Point 3: Song of Songs in Theology of the Body


Well, JPII did it again. The man who seems to have the final say on everything, apparently discussed his interpretation on the Song of Songs in his Wednesday audiences in May of 1984. Of course I only discovered this last night in flipping through my copy of Theology of the Body. I have read Part I of TOB several times, but I have not read through the whole book. If I had I might have recalled that about 8 pages are spent discussing the pope's interpretation of this work. 

JPII says the Song speaks of "the language of the body, a singular language of love originating in the heart." He maintains that "It is not possible to reread it except along the lines of what is written in the first chapters of Genesis, as a testimony of the beginning - that beginning which Christ referred to in his decisive conversation with the Pharisees (Mt 19:4). The Song of Songs is certainly found in the wake of that sacrament in which, through the language of the body, the visible sign of man and woman's participation in the covenant of grace and love offered by God to man is constituted." 

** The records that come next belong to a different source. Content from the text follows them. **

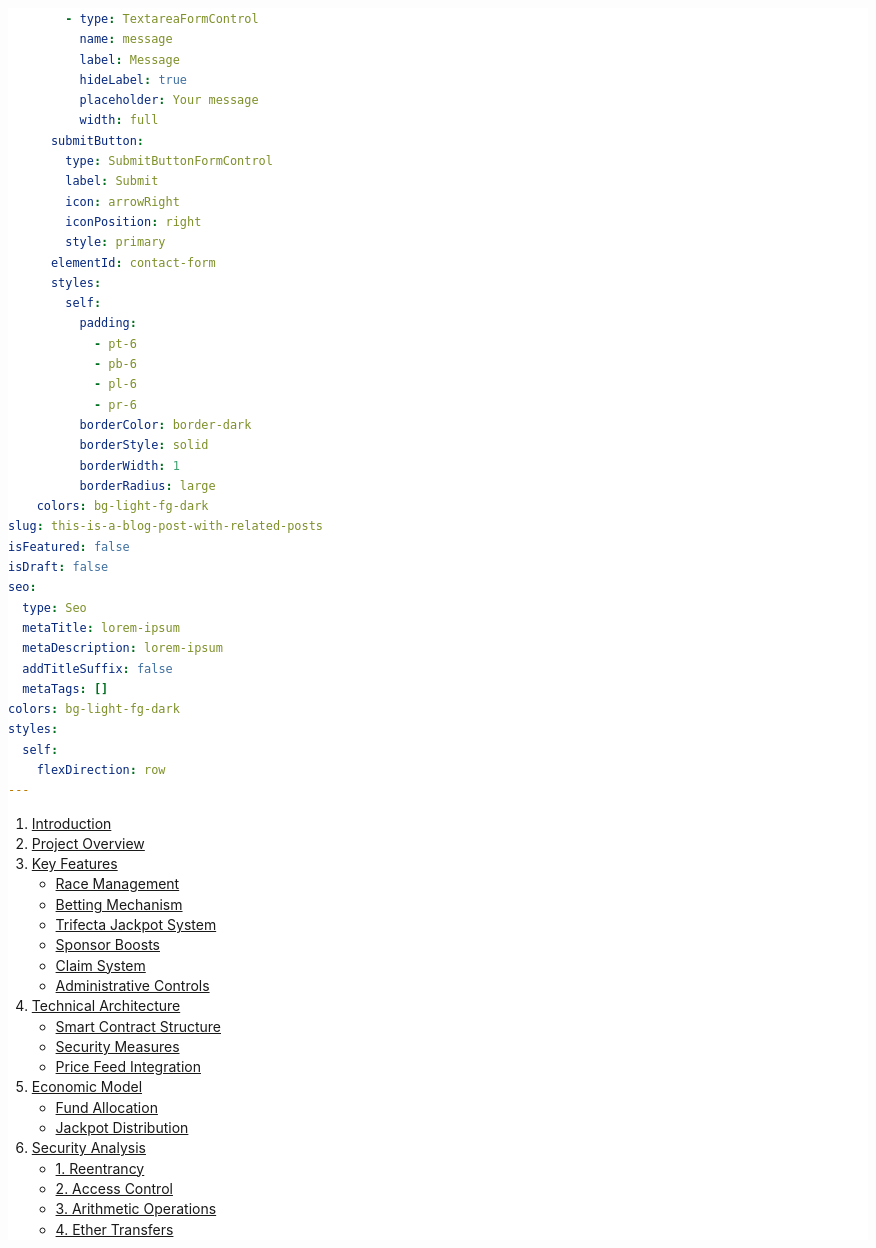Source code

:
 ```yaml
        - type: TextareaFormControl
          name: message
          label: Message
          hideLabel: true
          placeholder: Your message
          width: full
      submitButton:
        type: SubmitButtonFormControl
        label: Submit
        icon: arrowRight
        iconPosition: right
        style: primary
      elementId: contact-form
      styles:
        self:
          padding:
            - pt-6
            - pb-6
            - pl-6
            - pr-6
          borderColor: border-dark
          borderStyle: solid
          borderWidth: 1
          borderRadius: large
    colors: bg-light-fg-dark
slug: this-is-a-blog-post-with-related-posts
isFeatured: false
isDraft: false
seo:
  type: Seo
  metaTitle: lorem-ipsum
  metaDescription: lorem-ipsum
  addTitleSuffix: false
  metaTags: []
colors: bg-light-fg-dark
styles:
  self:
    flexDirection: row
---
```



1.  [Introduction](#1-introduction)
2.  [Project Overview](#2-project-overview)
3.  [Key Features](#3-key-features)
    *   [Race Management](#31-race-management)
    *   [Betting Mechanism](#32-betting-mechanism)
    *   [Trifecta Jackpot System](#33-trifecta-jackpot-system)
    *   [Sponsor Boosts](#34-sponsor-boosts)
    *   [Claim System](#35-claim-system)
    *   [Administrative Controls](#36-administrative-controls)
4.  [Technical Architecture](#4-technical-architecture)
    *   [Smart Contract Structure](#41-smart-contract-structure)
    *   [Security Measures](#42-security-measures)
    *   [Price Feed Integration](#43-price-feed-integration)
5.  [Economic Model](#5-economic-model)
    *   [Fund Allocation](#51-fund-allocation)
    *   [Jackpot Distribution](#52-jackpot-distribution)
6.  [Security Analysis](#6-security-analysis)
    *   [1. Reentrancy](#61-reentrancy)
    *   [2. Access Control](#62-access-control)
    *   [3. Arithmetic Operations](#63-arithmetic-operations)
    *   [4. Ether Transfers](#64-ether-transfers)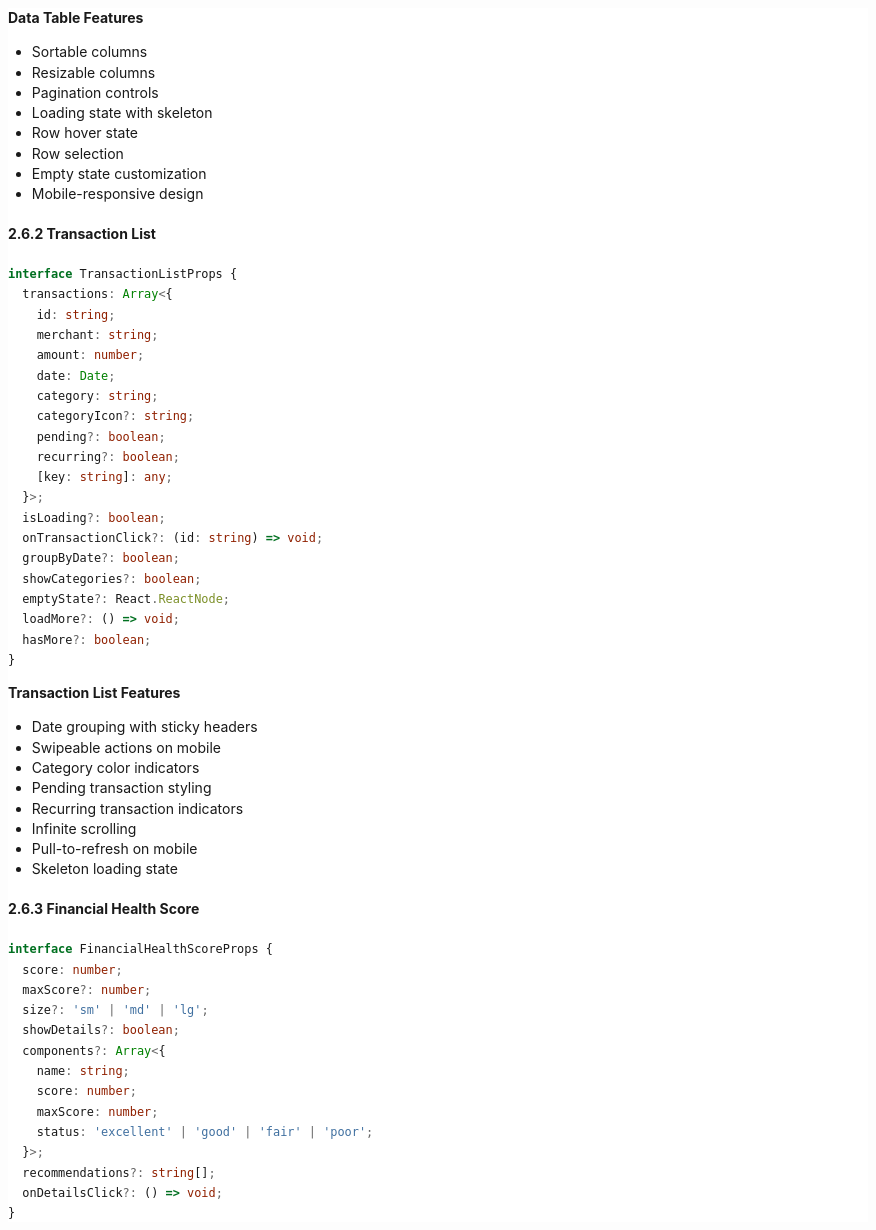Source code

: **Data Table Features**
- Sortable columns
- Resizable columns
- Pagination controls
- Loading state with skeleton
- Row hover state
- Row selection
- Empty state customization
- Mobile-responsive design

#### 2.6.2 Transaction List
```typescript
interface TransactionListProps {
  transactions: Array<{
    id: string;
    merchant: string;
    amount: number;
    date: Date;
    category: string;
    categoryIcon?: string;
    pending?: boolean;
    recurring?: boolean;
    [key: string]: any;
  }>;
  isLoading?: boolean;
  onTransactionClick?: (id: string) => void;
  groupByDate?: boolean;
  showCategories?: boolean;
  emptyState?: React.ReactNode;
  loadMore?: () => void;
  hasMore?: boolean;
}
```

**Transaction List Features**
- Date grouping with sticky headers
- Swipeable actions on mobile
- Category color indicators
- Pending transaction styling
- Recurring transaction indicators
- Infinite scrolling
- Pull-to-refresh on mobile
- Skeleton loading state

#### 2.6.3 Financial Health Score
```typescript
interface FinancialHealthScoreProps {
  score: number;
  maxScore?: number;
  size?: 'sm' | 'md' | 'lg';
  showDetails?: boolean;
  components?: Array<{
    name: string;
    score: number;
    maxScore: number;
    status: 'excellent' | 'good' | 'fair' | 'poor';
  }>;
  recommendations?: string[];
  onDetailsClick?: () => void;
}
```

I won't spoil it for you by attempting to convey the full 8 page discussion, but it is well worth a read. Also, there are two pages of foot-notes, which to me are just as interesting, and deal with reconciling (or even discarding!) previous Christian interpretations of this text. As one footnote says, "the Song therefore is to be taken simply for what it manifestly is: a song of human love." (J. Winandy, OSB) Also it footnotes note that "the content of the Song of Songs is at the same time sensual and sacred. When one prescinds from the second characteristics, the Song of Songs comes to be treated as a purely lay erotic composition, and when the first is ignored, one falls into allegorism. Only by putting these two aspects together is it possible to read the book in the right way." 

Who knew that the synthesis to so much of my independent research on the Song of Songs has been sitting on my shelf all these months in my copy of Theology of the Body

So in the end, I have nothing really original to say on the Song of Songs, that has not been already stated much more eloquently by far more authoritative sources than myself. But I enjoy dabbling in exegesis and scriptural studies and hope that this post may help direct some other lay person who has an interest in researching the Song so that they don't start completely from scratch as I did.